There are some limitations of this study. First, we applied only our in vitro OCG model to this study. We have not examined our hypothesis that digoxin attenuates OCG, one of the initiators of AAA formation, through the downregulation of the RANK/RANKL signaling pathway in in vivo models, yet. Furthermore, we have only examined in vitro osteoclastogenic changes by culturing and stimulating the RAW 264.7 cell line. It has been reported that most of the macrophages accumulating in the aneurysmal aortic wall derive from circulating monocytes, which are produced in the bone marrow [33]. Therefore, we plan to examine OCG not only in RAW 264.7 cells, but also in bone marrow-derived macrophages. We showed that digoxin inhibited OCG stimulated by sRANKL through the inhibition of the RANK/RANKL pathway. Additionally, we should evaluate the ability of digoxin to inhibit HIF-1α upon hypoxic stimulation, which typically induces HIF-1α.
Conclusions
In this report, we demonstrated that: (1) digoxin treatment attenuates OCG stimulated by sRANKL; (2) digoxin decreases the activation of HIF-1α, and (3) digoxin inhibits OCG through the downregulation of the RANK/RANKL complex signaling pathway.
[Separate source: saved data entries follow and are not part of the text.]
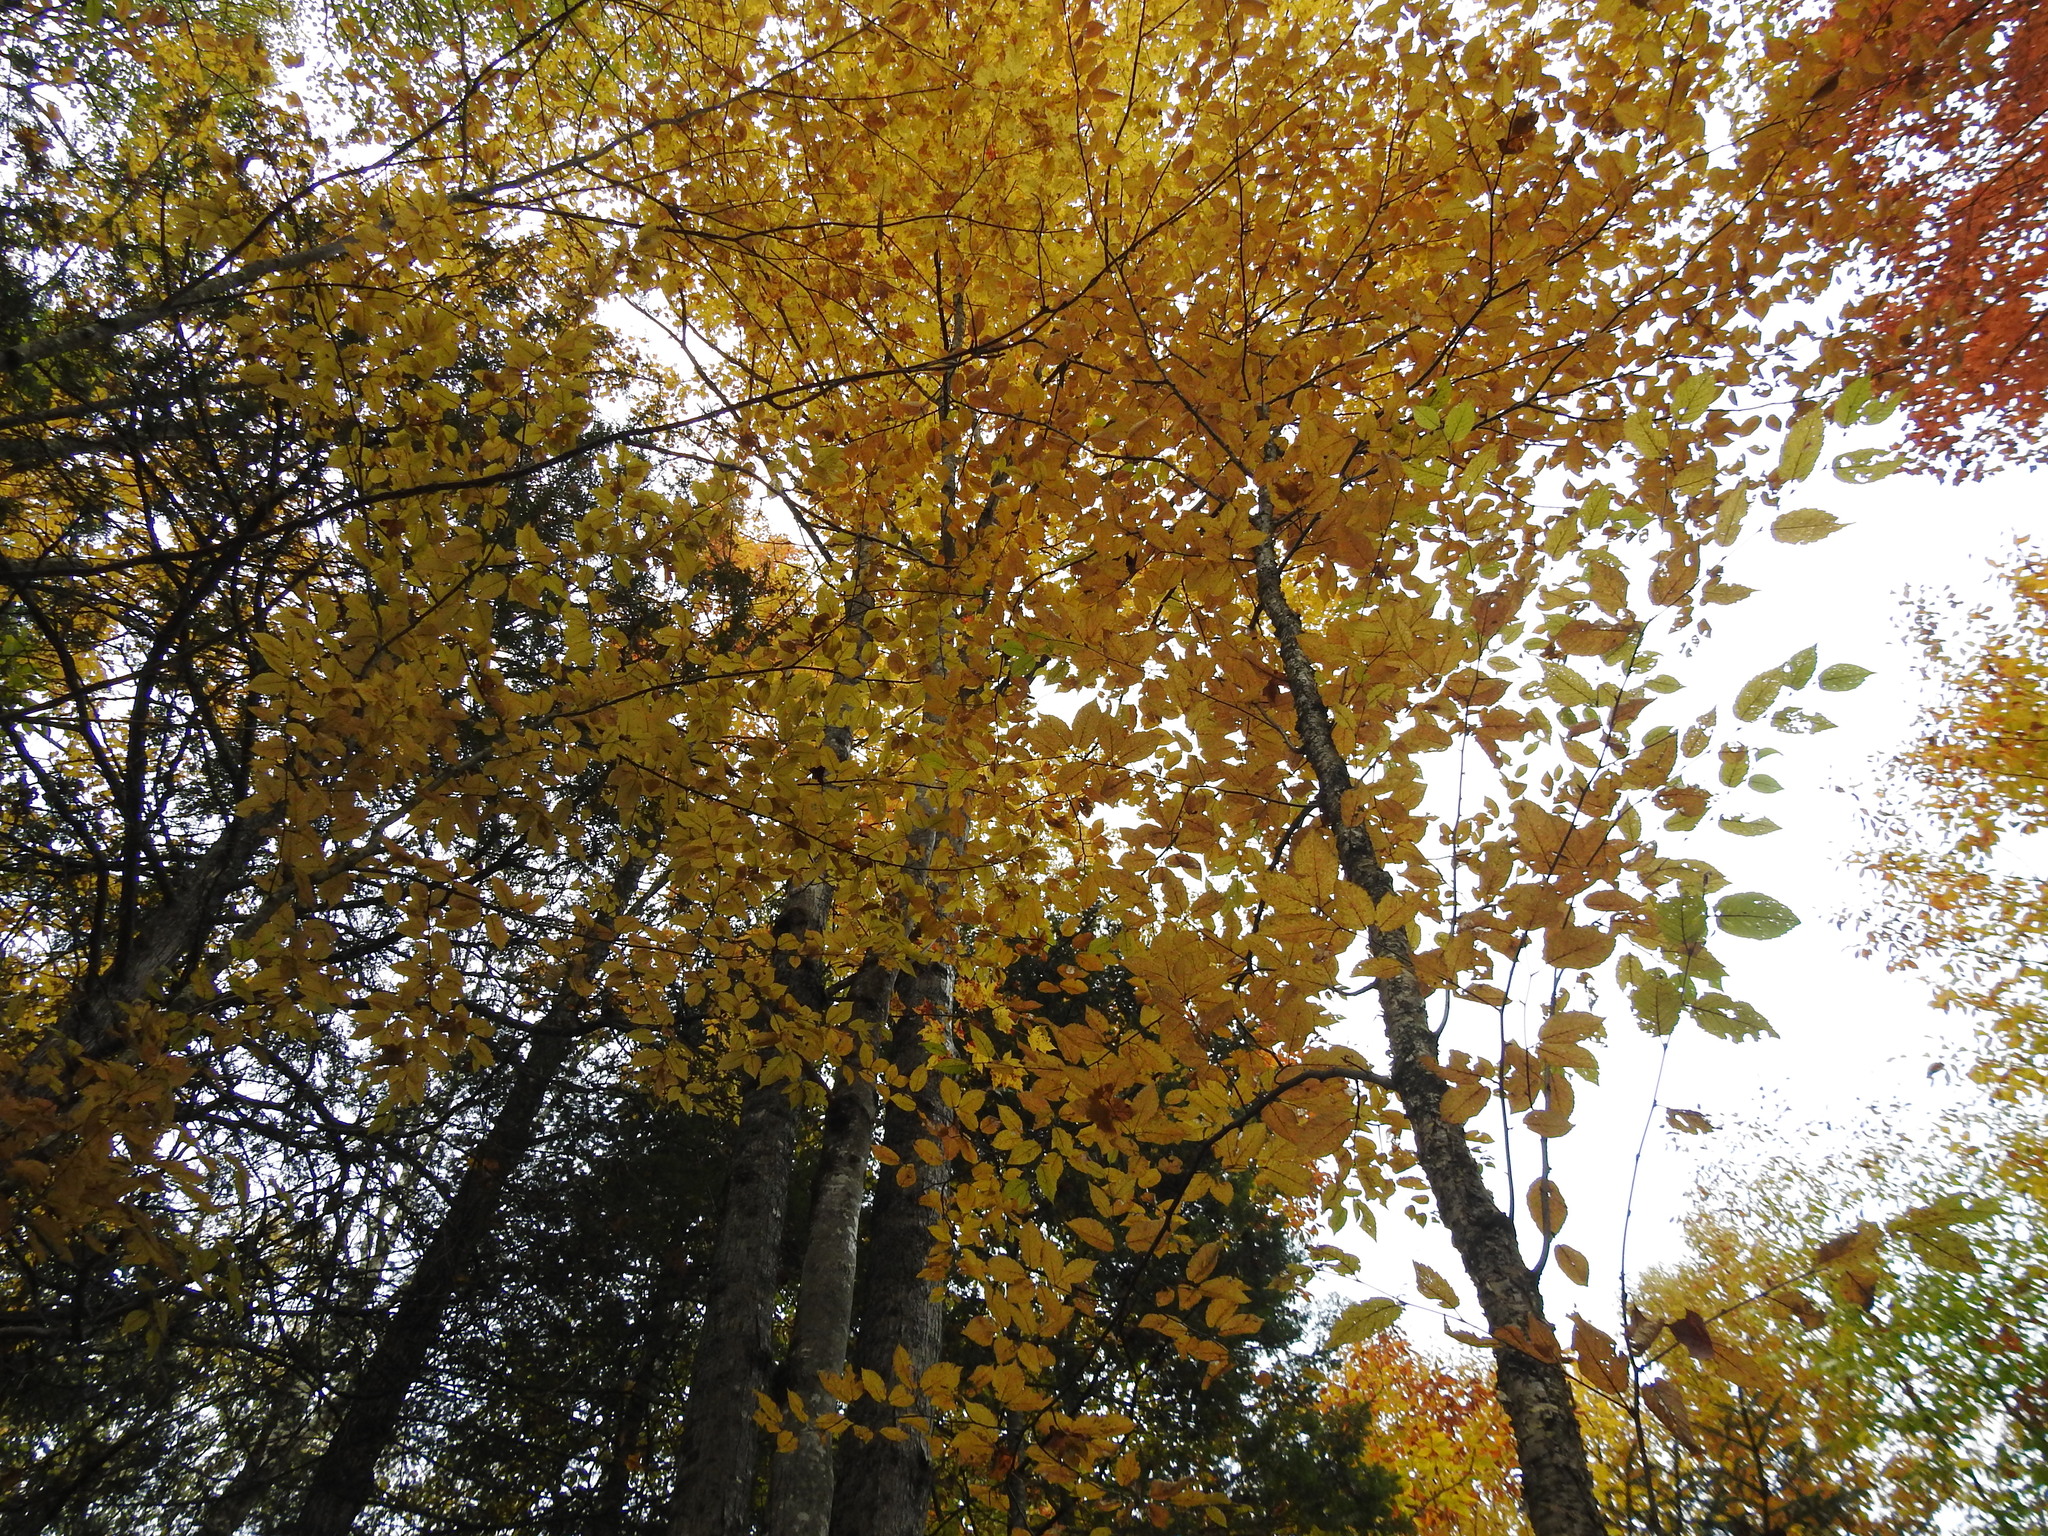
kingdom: Plantae
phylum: Tracheophyta
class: Magnoliopsida
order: Fagales
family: Betulaceae
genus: Betula
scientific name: Betula alleghaniensis
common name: Yellow birch
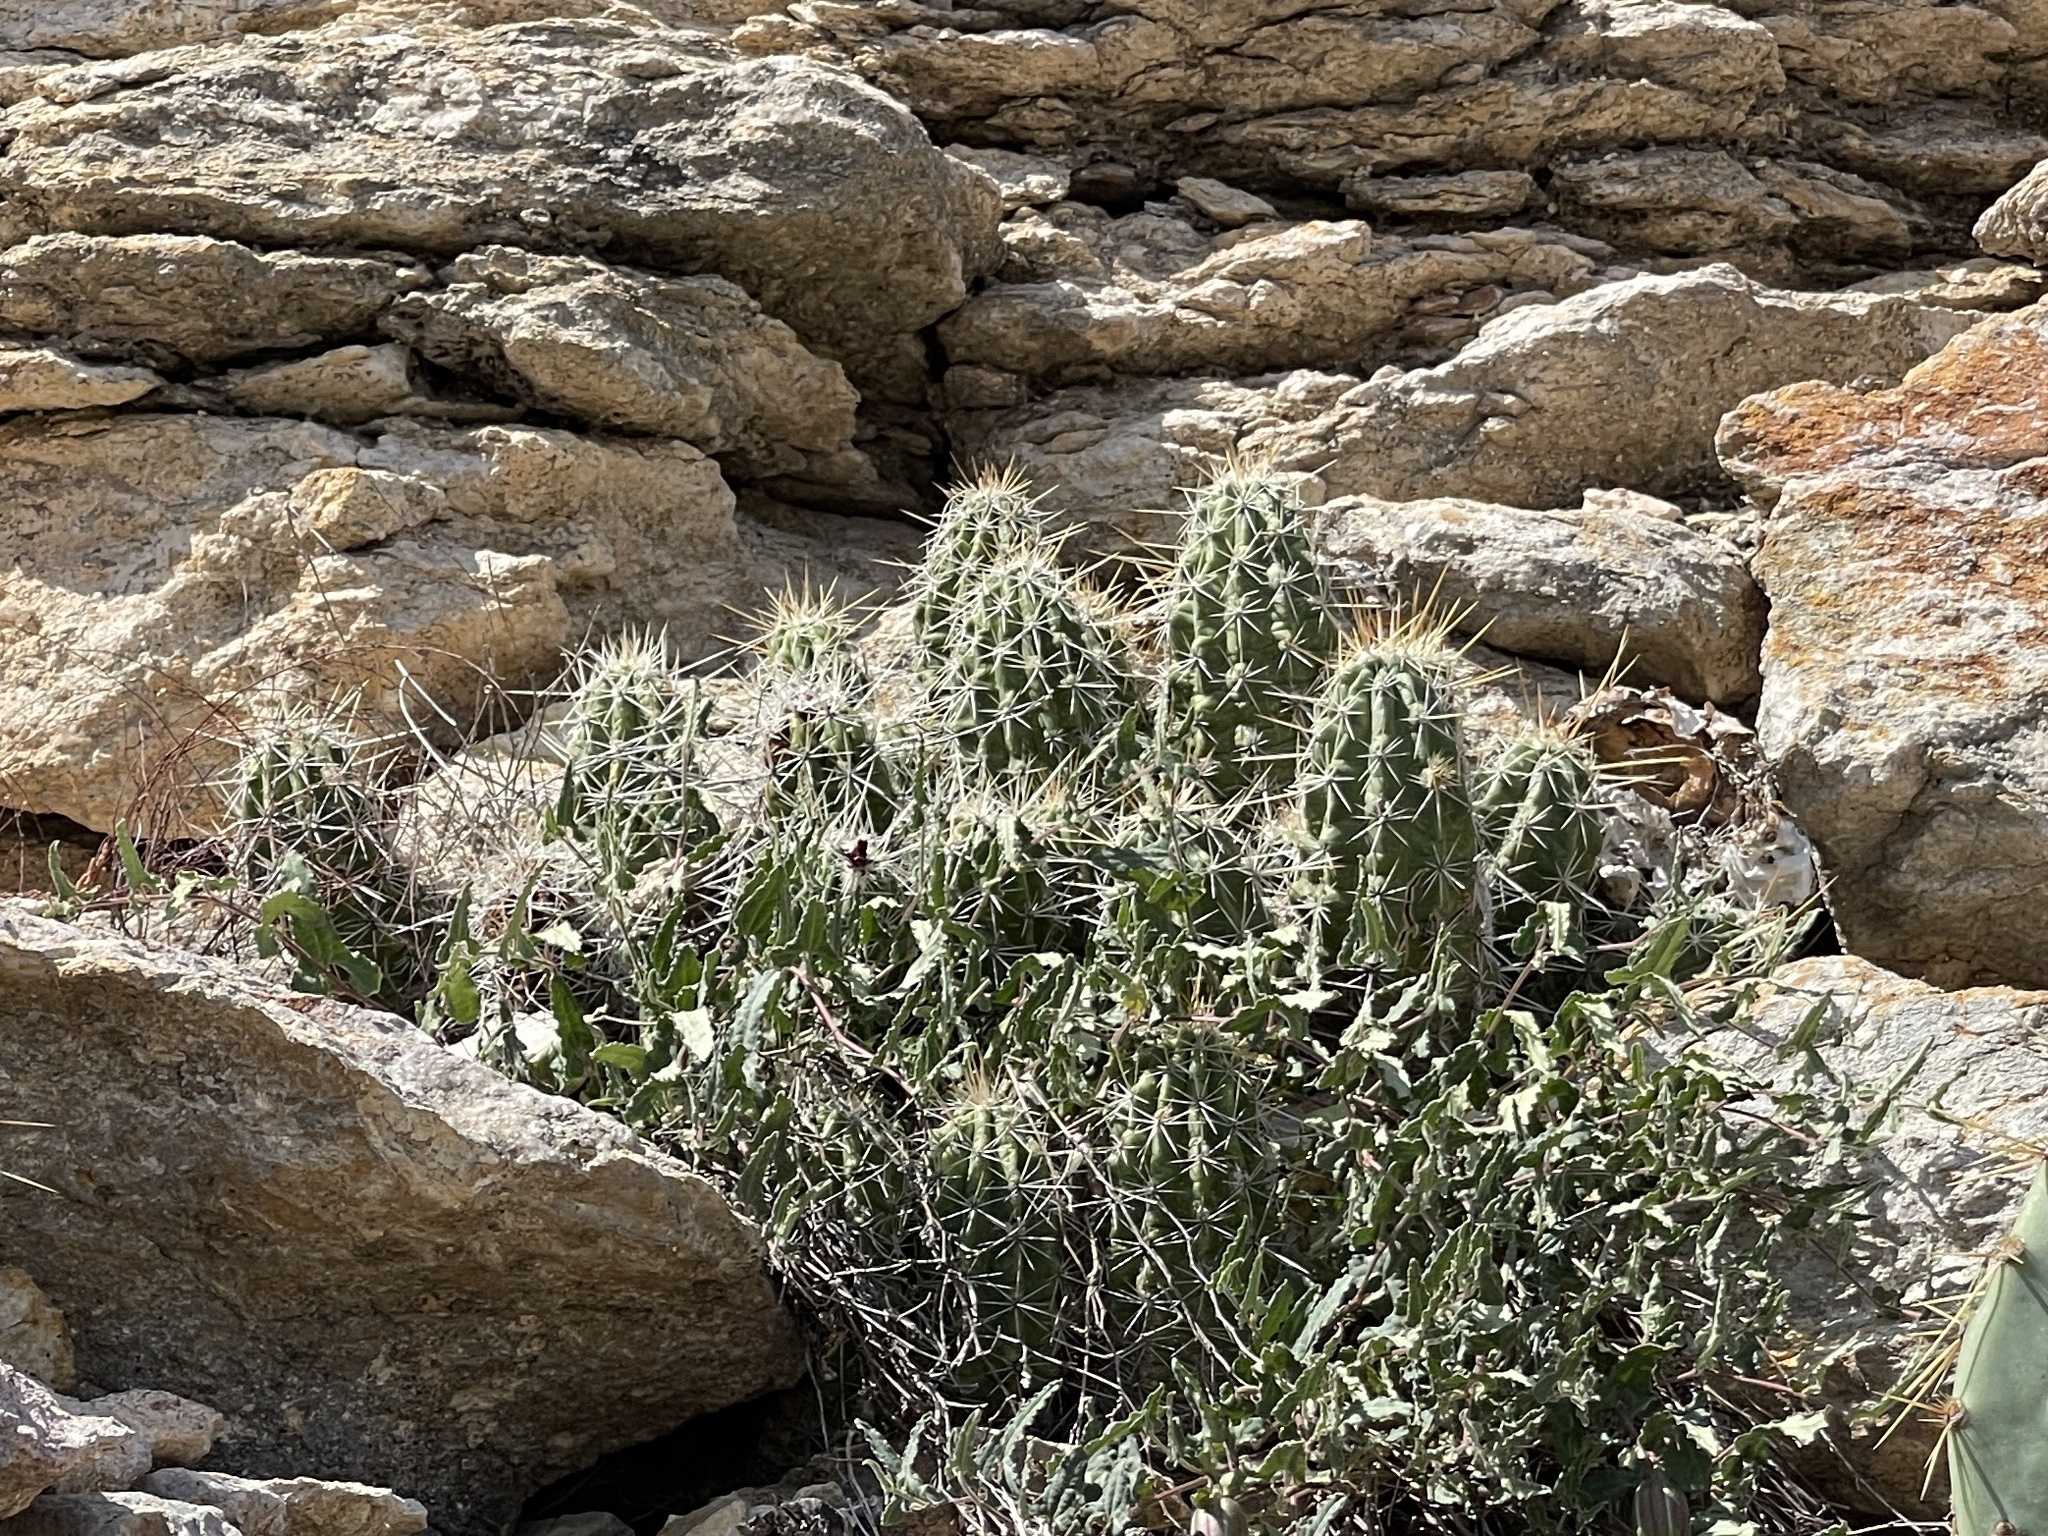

Further studies, including in vivo experiments, are needed to evaluate the effect of digoxin on AAA formation as it relates to OCG. Hypoxic stimulation also induces HIF-1α activation, and the effect of digoxin should be examined under hypoxic conditions. Through these future experiments, we intend to show the ability of digoxin to attenuate the formation and progression of AAAs, and its potential as a medical treatment.
Acknowledgments
Funding Sources
This work was supported by a Uehara Memorial Foundation Research Fellowship Award (to K.I.), and the Vascular Surgery Research Training Grant (T32HL110853; to M.J.K.).
Footnotes
Disclosure Statement
The authors have no conflicts of interest to declare.
Statement of Ethics
No human or animal subjects were used in the experiments.